ドラマの出演者やスタッフが「この回のあの人、あのシーン」について語ったコメントを不定期で配信するコーナー。今回は、まひろ役の吉高由里子さん、藤原道長役の柄本佑さん、一条天皇役の塩野瑛久さんから!
吉高由里子さんの第33回振り返り
――いよいよ「まひろ第2章」が始まりましたね。
内裏に上がって藤壺で女房として働くようになってからは、衣装も変わりましたし、毎日見ていた風景もガラッと変わったので、「ああ、いよいよだな」と……。今は自分の心で用意をしなくても、自然と「第2章に押し出されている」ような感じがしています。
とても雅な世界で、優美な動き方も多くて、現場がドタバタ動いているという感じの撮影ではないのですが、動きがない分、大変なこともいっぱいありますね。何より、女房装束での撮影に慣れていなくて。為時(岸谷五朗)邸にいたときのほうが、はるかに身動きが取りやすくて楽でした(笑)。
――まひろが『源氏物語』を書き続けることで、道長との関係は変わっていくのでしょうか。

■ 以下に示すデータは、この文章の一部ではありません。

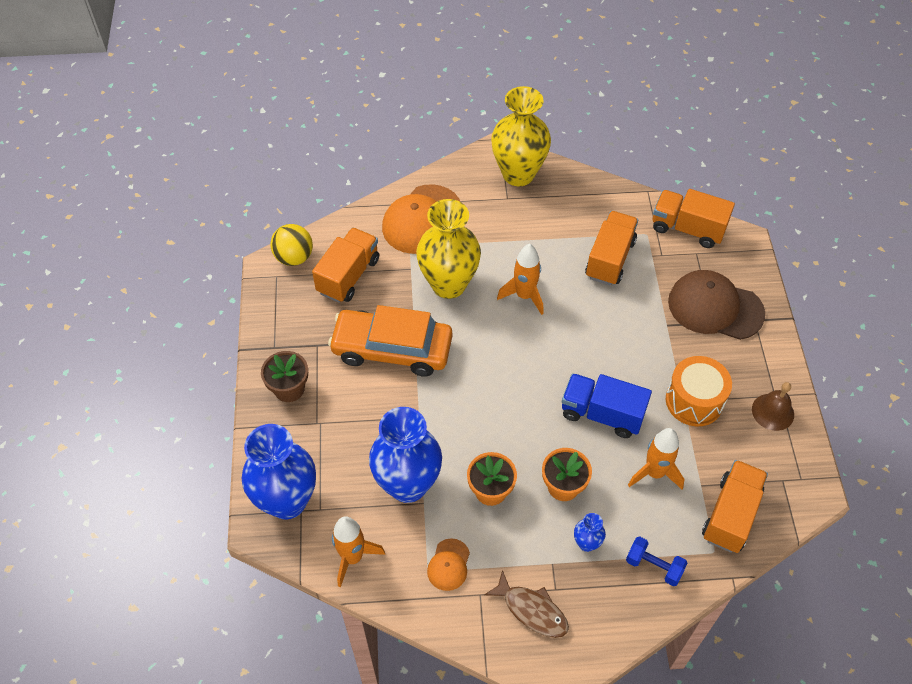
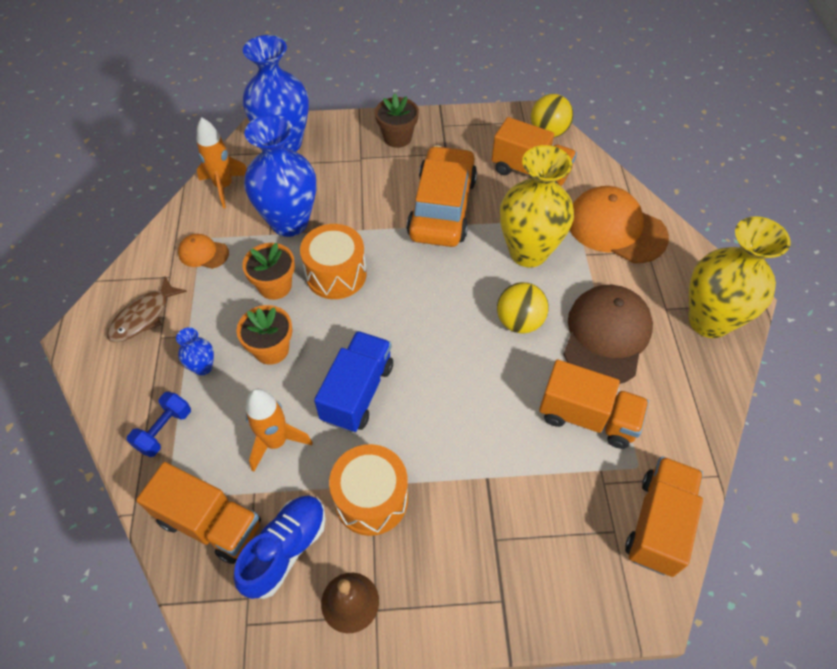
camera: 90 degrees right, 0 degrees up
orange rocket [497,244,544,315] -> yellow ball [497,282,549,333]
brown cap [668,270,765,340] -> brown cap moved to [563,285,653,384]
none -> blue shoe [234,495,326,599]
none -> orange drum [300,224,366,299]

今までのまひろと道長は、どんなに一緒にいたいと願っても、同じ空間にいることがほとんどありませんでした。それが、まひろが内裏に入ったことで、道長と一緒にいられる空間も生まれ、距離はすごく近くなったのに、なんだか遠い関係になってしまったように感じて……。
それこそ、藤壺に出仕する前のまひろと道長、三郎だったときのほうが、身分は遠かったけれど、心の距離は近かったような、そんなことも思ったりして。もう一生結ばれないんだろうなと思っています。
柄本佑さんの第33回振り返り
——まひろが内裏に上がってきて、変化はありますか?
すいぶん関係が変わってきていますね。まひろとの距離も近くなって、道長がまひろの局に行く機会が多くなりました。今までのソウルメイトとしての信頼関係とも違う、落ち着いた関係が生まれて、より強固になっている印象があります。

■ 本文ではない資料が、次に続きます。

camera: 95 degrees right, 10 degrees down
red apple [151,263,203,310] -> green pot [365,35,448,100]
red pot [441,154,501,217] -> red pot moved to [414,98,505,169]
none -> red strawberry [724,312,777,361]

まひろから「物語の力で帝を振り返らせることができるのか」と疑問をぶつけられたとき、「お前が最後の一手なんだ、頼む」とすがれるようになったところが、長い時間をかけて変わったところですね。まひろの前で、父親としての道長を素直に出せるようになったと思います。
塩野瑛久さんの第33回振り返り
——一条天皇にとって『源氏物語』は、どんな意味を持つと感じていますか?
『源氏物語』に描かれていたことは一条天皇にとって本当に新鮮で、自分のことを悪く言っているようにも受け取れました。だから、その真意がどこにあるのか余計に興味を持った。まひろという人物が頭の中で何を考え、どういう意図で書いたのかを知りたかったのだと思います。
というのも、定子(高畑充希)がいなくなったことで、一条天皇の心はブレていたと思うんです。自分の気持ちをどこに着地させていいのかわからないし、自分が今まで行ってきたことが正解なのかどうかもわからない。なんなら間違っていたとも思っている。
でも、周囲には野望や思惑が飛び交っていて、そこに振り回されると自分の意思はなくなってしまいます。だから、自分で答えを見つけようとしていた一条にとって、『源氏物語』は大きな意味を持ったのではないでしょうか。読んで気になったことを、書いた本人に問うことで、自分の中で落としどころを見つけようとしていたのでは、と思っています。